The world''s largest fusion experiment, ITER, may be able to unleash more power than previously thought.
According to a press statement, a team of scientists from the Swiss Plasma Center, one of the world''s leading nuclear fusion research centers, published a study updating a foundational principle of plasma generation.
The ITER tokamak company has a double the amount of hydrogen that was previously considered to be at its full capacity, thus it might generate significant amounts of nuclear fusion energy than previously assumed.
Raising the bar for nuclear fusion
"One of the benefits of making plasma inside a tokamak is the amount of hydrogen fuel you can inject into it," says Paolo Ricci, a member of the Swiss Plasma Center at the Federal Institute of Technology Lausanne (EPFL).
"So since the early days of fusion, we''ve realized that if you try to increase the fuel density, at some point there''d be something called a "disruption," according to Ricci. "So people in the 80s were trying to develop a law that could predict the maximum hydrogen density you can put inside a tokamak."
In 1988, fusion scientist Martin Greenwald published a famous law relating fuel density with a tokamak''s minor radius (the radius of the spherical reactor''s inner circle) as well as the current that flows in the tokamak plasma. The law, also known as the "Greenwald limit," became a foundational principle of research into nuclear fusion, and it has shaped the world''s largest fusion experiment, Europe''s ITER.

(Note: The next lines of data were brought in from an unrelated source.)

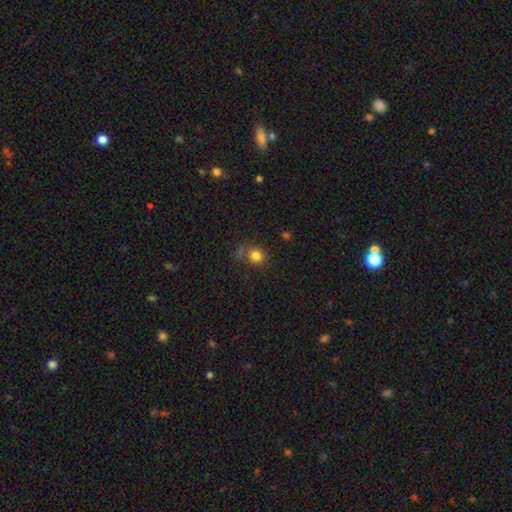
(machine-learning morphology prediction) Q: Smooth or featured?
A: smooth (81%); runner-up: star or artifact (13%)
Q: How rounded?
A: round (80%); runner-up: in between (19%)
Q: Merging?
A: none (63%); runner-up: minor disturbance (20%)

The EPFL team''s latest research, published in Physical Review Letters, demonstrates that Greenwald''s limit was derived from experimental data.
"Greenwald derived the law empirically, but that is completely fromexperimental data, rather than a tested theory," Ricci said. "Still, the limit worked fairly for research. In some cases, like DEMO (ITER), this equation represents a significant limit to their use because it argues that you cannot increase fuel density above a certain level."
The EPFL team teamed up with other international tokamak teams to create a state-of-the-art experiment that allowed them to precisely measure the amount of fuel injected into a tokamak. The international tokamaks included the Joint European Torus (JET) in the United Kingdom (Max Plank Institute) and the EPFL''s own TCV tokamak. The two were coordinated by the EUROfusion Consortium.
Maurizio Giacomin, a Ph.D. student in Ricci''s group, analyzed the physics approaches that reduced the density in tokamaks to develop a first-principles law that correlated fuel density with tokamak size. To do this, they had to run simulations through some of the world''s largest computers, including the Swiss National Supercomputing Center.
"What we discovered, through our experiments, was that as you add more fuel into the plasma, parts of it move from the outer cold layer of the tokamak, the boundary, back into its core, because the plasma becomes more turbulent."
Plasma, according to researchers, becomes more resistant when it cools, in comparison to a copper wire. This means that when fuel you add in at the same temperature, the more of it cools down, making the flow of current more difficult.
In a tokamak, a new formula for the gasoline limit
While simulating plasma turbulence was a big challenge, Ricci and his team were able to do so, and they wrote a new formula for the fuel limit in a tokamak, according to the researchers. At the same time, Greenwald''s limit is equally lowered as a substantial change.
Crucially, the new equation claims that when it comes to ITER, the Greenwald limit can be increased to roughly double its current value, which means it can utilize twice the fuel without causing a disruption.
ITER and other global tokamak projects aim to harness the power of nuclear fusion, which has the potential to produce almost unlimited energy, using the same method as the Sun and the stars. In 2025, ITER is expected to begin operatingwith low-power hydrogen reactions.